ASSIGNMENT - Retype every one of the following items exactly as it appears, without changing a single character.

[[ DATA SUPPLIED open ]]

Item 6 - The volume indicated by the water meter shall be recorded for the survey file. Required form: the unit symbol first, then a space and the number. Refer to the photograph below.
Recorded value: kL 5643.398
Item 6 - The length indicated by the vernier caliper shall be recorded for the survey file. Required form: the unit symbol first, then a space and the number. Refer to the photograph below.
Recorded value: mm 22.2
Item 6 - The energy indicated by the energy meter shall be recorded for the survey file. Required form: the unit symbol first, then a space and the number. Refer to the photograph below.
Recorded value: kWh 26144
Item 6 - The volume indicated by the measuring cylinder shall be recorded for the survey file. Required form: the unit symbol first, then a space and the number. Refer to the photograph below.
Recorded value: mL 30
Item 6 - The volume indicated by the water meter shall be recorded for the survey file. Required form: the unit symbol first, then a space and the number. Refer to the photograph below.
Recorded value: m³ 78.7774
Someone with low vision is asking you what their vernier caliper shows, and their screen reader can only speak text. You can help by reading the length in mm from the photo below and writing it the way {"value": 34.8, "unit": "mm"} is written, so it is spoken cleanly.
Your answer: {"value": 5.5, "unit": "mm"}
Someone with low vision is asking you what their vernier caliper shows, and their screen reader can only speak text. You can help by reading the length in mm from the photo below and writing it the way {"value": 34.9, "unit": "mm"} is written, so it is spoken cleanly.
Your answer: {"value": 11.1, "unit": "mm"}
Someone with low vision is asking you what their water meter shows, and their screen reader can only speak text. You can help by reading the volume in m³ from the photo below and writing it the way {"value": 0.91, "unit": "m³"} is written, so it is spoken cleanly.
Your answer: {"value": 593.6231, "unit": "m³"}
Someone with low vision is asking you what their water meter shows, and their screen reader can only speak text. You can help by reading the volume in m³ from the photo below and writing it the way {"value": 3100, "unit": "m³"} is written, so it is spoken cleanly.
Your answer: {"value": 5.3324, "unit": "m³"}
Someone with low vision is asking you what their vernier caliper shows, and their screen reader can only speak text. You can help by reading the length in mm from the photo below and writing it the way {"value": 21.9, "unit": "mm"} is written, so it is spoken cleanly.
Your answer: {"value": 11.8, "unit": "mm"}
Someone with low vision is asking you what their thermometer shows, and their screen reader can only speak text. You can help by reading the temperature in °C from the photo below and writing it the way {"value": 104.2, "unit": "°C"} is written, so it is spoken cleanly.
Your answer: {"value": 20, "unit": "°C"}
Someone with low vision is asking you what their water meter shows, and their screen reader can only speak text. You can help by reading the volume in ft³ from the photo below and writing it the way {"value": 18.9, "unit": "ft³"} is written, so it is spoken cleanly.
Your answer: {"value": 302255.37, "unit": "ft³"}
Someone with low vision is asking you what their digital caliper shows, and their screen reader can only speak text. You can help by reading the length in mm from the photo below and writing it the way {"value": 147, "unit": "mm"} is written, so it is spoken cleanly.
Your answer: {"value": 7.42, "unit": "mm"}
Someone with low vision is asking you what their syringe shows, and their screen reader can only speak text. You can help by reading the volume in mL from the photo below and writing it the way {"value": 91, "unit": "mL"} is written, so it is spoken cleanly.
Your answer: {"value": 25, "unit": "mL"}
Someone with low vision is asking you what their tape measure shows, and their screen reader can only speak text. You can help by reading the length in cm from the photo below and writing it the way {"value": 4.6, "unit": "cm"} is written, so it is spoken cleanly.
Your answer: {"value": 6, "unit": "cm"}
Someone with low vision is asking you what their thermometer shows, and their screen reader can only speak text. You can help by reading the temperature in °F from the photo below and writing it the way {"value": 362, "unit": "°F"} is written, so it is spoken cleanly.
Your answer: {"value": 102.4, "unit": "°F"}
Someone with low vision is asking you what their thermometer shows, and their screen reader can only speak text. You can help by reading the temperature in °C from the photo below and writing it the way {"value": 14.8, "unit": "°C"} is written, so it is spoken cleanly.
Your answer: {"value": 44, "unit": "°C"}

[[ DATA SUPPLIED closed ]]

SOLUTION TO THIS TASK -
Item 6 - The volume indicated by the water meter shall be recorded for the survey file. Required form: the unit symbol first, then a space and the number. Refer to the photograph below.
Recorded value: kL 5643.398
Item 6 - The length indicated by the vernier caliper shall be recorded for the survey file. Required form: the unit symbol first, then a space and the number. Refer to the photograph below.
Recorded value: mm 22.2
Item 6 - The energy indicated by the energy meter shall be recorded for the survey file. Required form: the unit symbol first, then a space and the number. Refer to the photograph below.
Recorded value: kWh 26144
Item 6 - The volume indicated by the measuring cylinder shall be recorded for the survey file. Required form: the unit symbol first, then a space and the number. Refer to the photograph below.
Recorded value: mL 30
Item 6 - The volume indicated by the water meter shall be recorded for the survey file. Required form: the unit symbol first, then a space and the number. Refer to the photograph below.
Recorded value: m³ 78.7774
Someone with low vision is asking you what their vernier caliper shows, and their screen reader can only speak text. You can help by reading the length in mm from the photo below and writing it the way {"value": 34.8, "unit": "mm"} is written, so it is spoken cleanly.
Your answer: {"value": 5.5, "unit": "mm"}
Someone with low vision is asking you what their vernier caliper shows, and their screen reader can only speak text. You can help by reading the length in mm from the photo below and writing it the way {"value": 34.9, "unit": "mm"} is written, so it is spoken cleanly.
Your answer: {"value": 11.1, "unit": "mm"}
Someone with low vision is asking you what their water meter shows, and their screen reader can only speak text. You can help by reading the volume in m³ from the photo below and writing it the way {"value": 0.91, "unit": "m³"} is written, so it is spoken cleanly.
Your answer: {"value": 593.6231, "unit": "m³"}
Someone with low vision is asking you what their water meter shows, and their screen reader can only speak text. You can help by reading the volume in m³ from the photo below and writing it the way {"value": 3100, "unit": "m³"} is written, so it is spoken cleanly.
Your answer: {"value": 5.3324, "unit": "m³"}
Someone with low vision is asking you what their vernier caliper shows, and their screen reader can only speak text. You can help by reading the length in mm from the photo below and writing it the way {"value": 21.9, "unit": "mm"} is written, so it is spoken cleanly.
Your answer: {"value": 11.8, "unit": "mm"}
Someone with low vision is asking you what their thermometer shows, and their screen reader can only speak text. You can help by reading the temperature in °C from the photo below and writing it the way {"value": 104.2, "unit": "°C"} is written, so it is spoken cleanly.
Your answer: {"value": 20, "unit": "°C"}
Someone with low vision is asking you what their water meter shows, and their screen reader can only speak text. You can help by reading the volume in ft³ from the photo below and writing it the way {"value": 18.9, "unit": "ft³"} is written, so it is spoken cleanly.
Your answer: {"value": 302255.37, "unit": "ft³"}
Someone with low vision is asking you what their digital caliper shows, and their screen reader can only speak text. You can help by reading the length in mm from the photo below and writing it the way {"value": 147, "unit": "mm"} is written, so it is spoken cleanly.
Your answer: {"value": 7.42, "unit": "mm"}
Someone with low vision is asking you what their syringe shows, and their screen reader can only speak text. You can help by reading the volume in mL from the photo below and writing it the way {"value": 91, "unit": "mL"} is written, so it is spoken cleanly.
Your answer: {"value": 25, "unit": "mL"}
Someone with low vision is asking you what their tape measure shows, and their screen reader can only speak text. You can help by reading the length in cm from the photo below and writing it the way {"value": 4.6, "unit": "cm"} is written, so it is spoken cleanly.
Your answer: {"value": 6, "unit": "cm"}
Someone with low vision is asking you what their thermometer shows, and their screen reader can only speak text. You can help by reading the temperature in °F from the photo below and writing it the way {"value": 362, "unit": "°F"} is written, so it is spoken cleanly.
Your answer: {"value": 102.4, "unit": "°F"}
Someone with low vision is asking you what their thermometer shows, and their screen reader can only speak text. You can help by reading the temperature in °C from the photo below and writing it the way {"value": 14.8, "unit": "°C"} is written, so it is spoken cleanly.
Your answer: {"value": 44, "unit": "°C"}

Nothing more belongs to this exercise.